YOUR TASK =>
Each line in the entries below that holds the word "centrum" belongs in the answer.

SUPPLIED INFORMATION =>

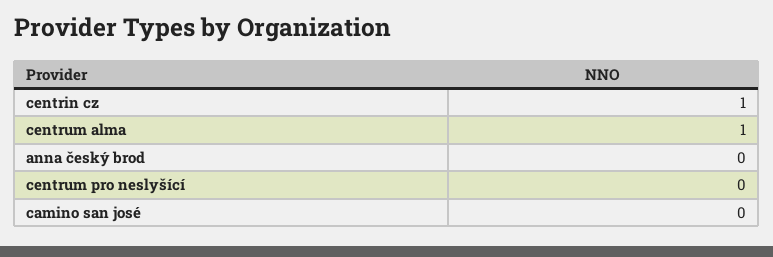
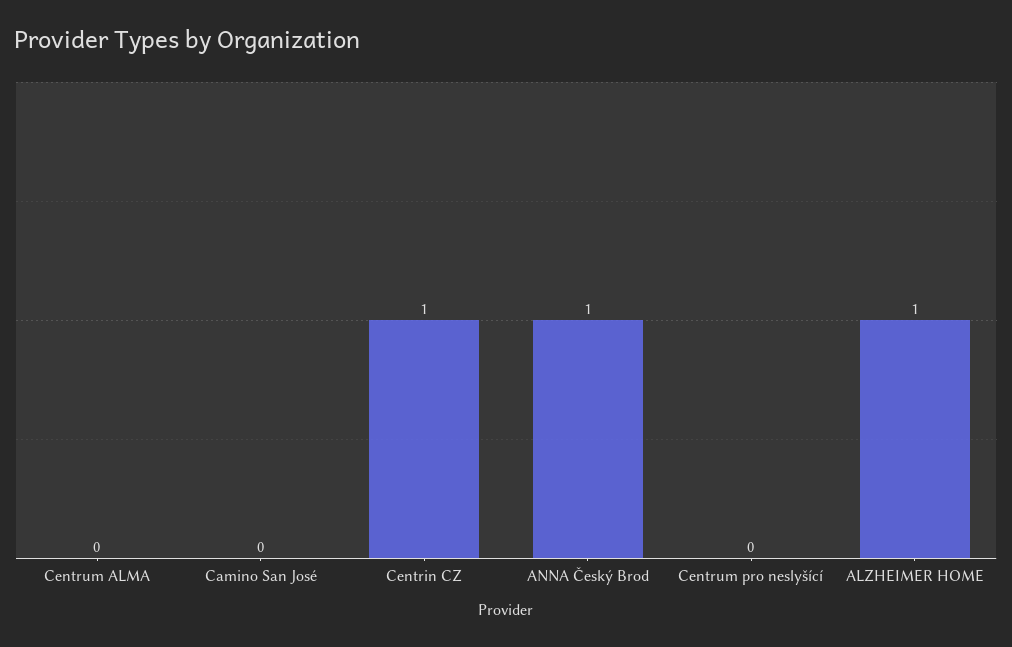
  {
    "centrin cz": 1,
-   "centrum alma": 1,
+   "centrum alma": 0,
-   "anna český brod": 0,
+   "anna český brod": 1,
    "centrum pro neslyšící": 0,
-   "camino san josé": 0
+   "camino san josé": 0,
+   "ALZHEIMER HOME": 1
  }

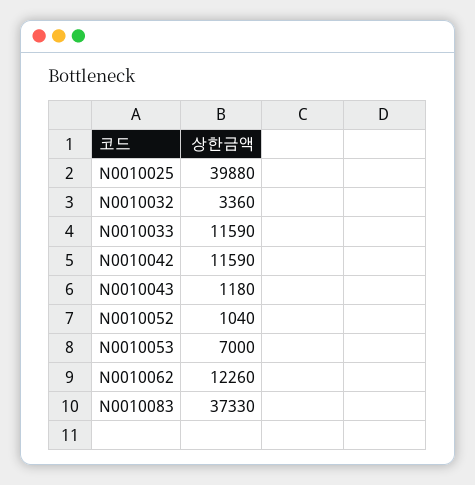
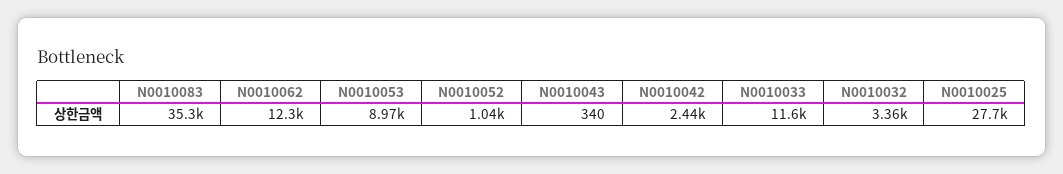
  {
-   "N0010025": 39880,
+   "N0010025": 27700,
    "N0010032": 3360,
    "N0010033": 11590,
-   "N0010042": 11590,
+   "N0010042": 2440,
-   "N0010043": 1180,
+   "N0010043": 340,
    "N0010052": 1040,
-   "N0010053": 7000,
+   "N0010053": 8970,
    "N0010062": 12260,
-   "N0010083": 37330
+   "N0010083": 35300
  }

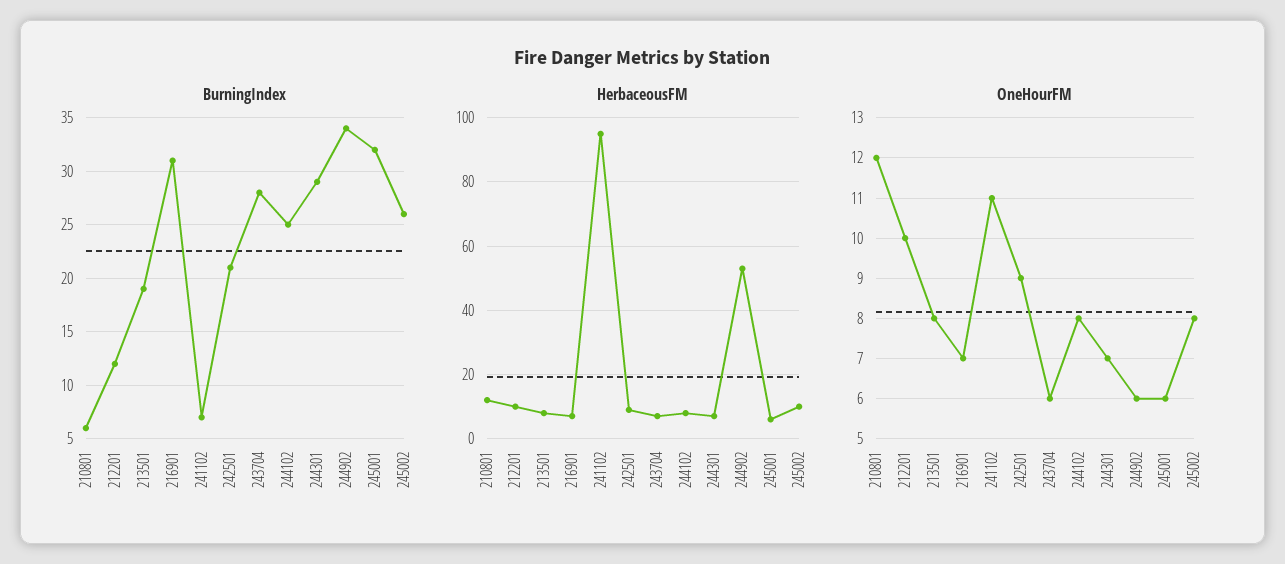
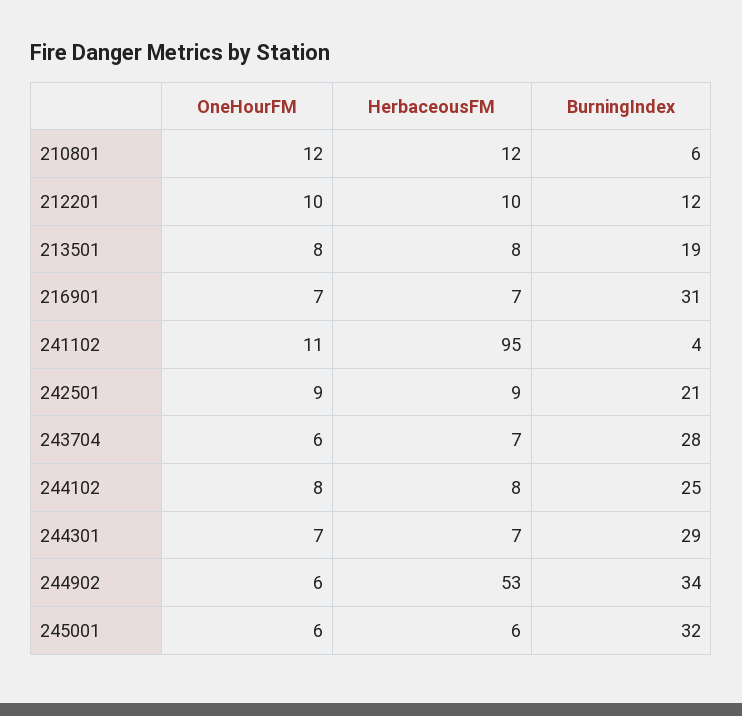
  {
    "BurningIndex": {
      "210801": 6,
      "212201": 12,
      "213501": 19,
      "216901": 31,
-     "241102": 7,
+     "241102": 4,
      "242501": 21,
      "243704": 28,
      "244102": 25,
      "244301": 29,
      "244902": 34,
-     "245001": 32,
+     "245001": 32
-     "245002": 26
    },
    "HerbaceousFM": {
      "210801": 12,
      "212201": 10,
      "213501": 8,
      "216901": 7,
      "241102": 95,
      "242501": 9,
      "243704": 7,
      "244102": 8,
      "244301": 7,
      "244902": 53,
-     "245001": 6,
+     "245001": 6
-     "245002": 10
    },
    "OneHourFM": {
      "210801": 12,
      "212201": 10,
      "213501": 8,
      "216901": 7,
      "241102": 11,
      "242501": 9,
      "243704": 6,
      "244102": 8,
      "244301": 7,
      "244902": 6,
-     "245001": 6,
+     "245001": 6
-     "245002": 8
    }
  }

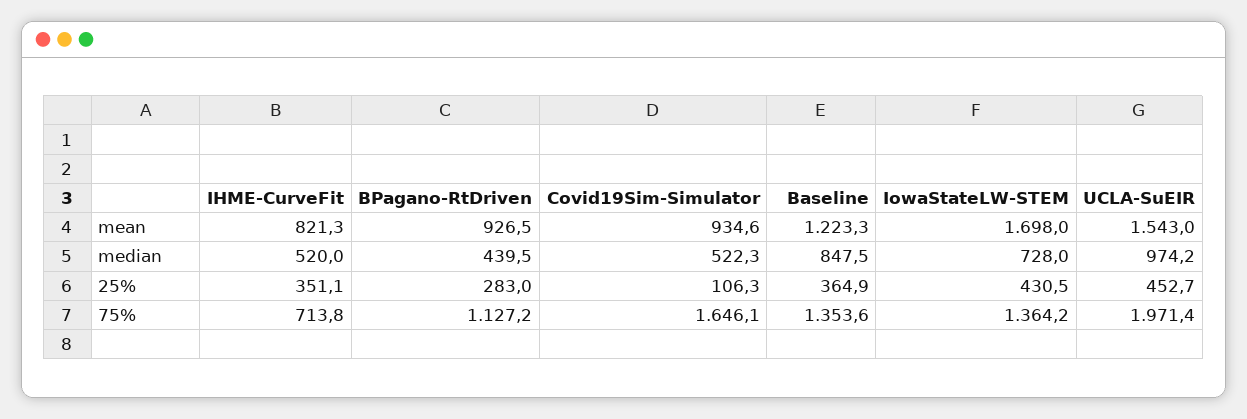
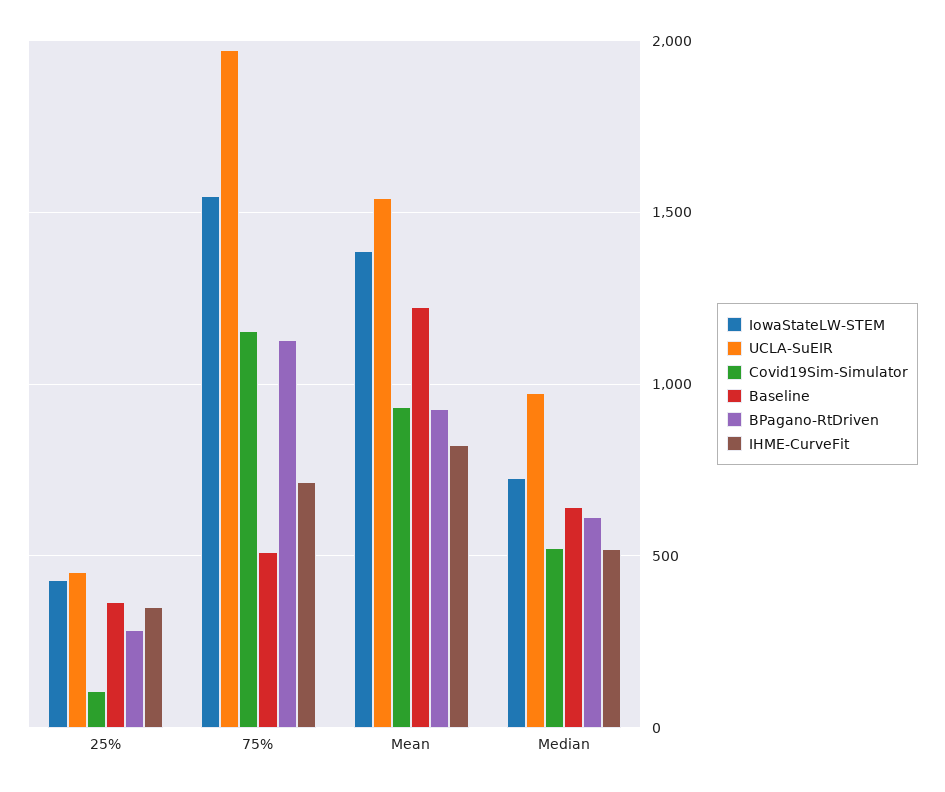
  {
    "IHME-CurveFit": {
      "mean": 821.3,
      "median": 520,
      "25%": 351.1,
      "75%": 713.8
    },
    "BPagano-RtDriven": {
      "mean": 926.5,
-     "median": 439.5,
+     "median": 600,
      "25%": 283,
      "75%": 1127.2
    },
    "Covid19Sim-Simulator": {
      "mean": 934.6,
      "median": 522.3,
      "25%": 106.3,
-     "75%": 1646.1
+     "75%": 1150
    },
    "Baseline": {
      "mean": 1223.3,
-     "median": 847.5,
+     "median": 650,
      "25%": 364.9,
-     "75%": 1353.6
+     "75%": 500
    },
    "IowaStateLW-STEM": {
-     "mean": 1698,
+     "mean": 1400,
      "median": 728,
      "25%": 430.5,
-     "75%": 1364.2
+     "75%": 1550
    },
    "UCLA-SuEIR": {
      "mean": 1543,
      "median": 974.2,
      "25%": 452.7,
      "75%": 1971.4
    }
  }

ANSWER TO THIS PROBLEM =>
-   "centrum alma": 1,
+   "centrum alma": 0,
    "centrum pro neslyšící": 0,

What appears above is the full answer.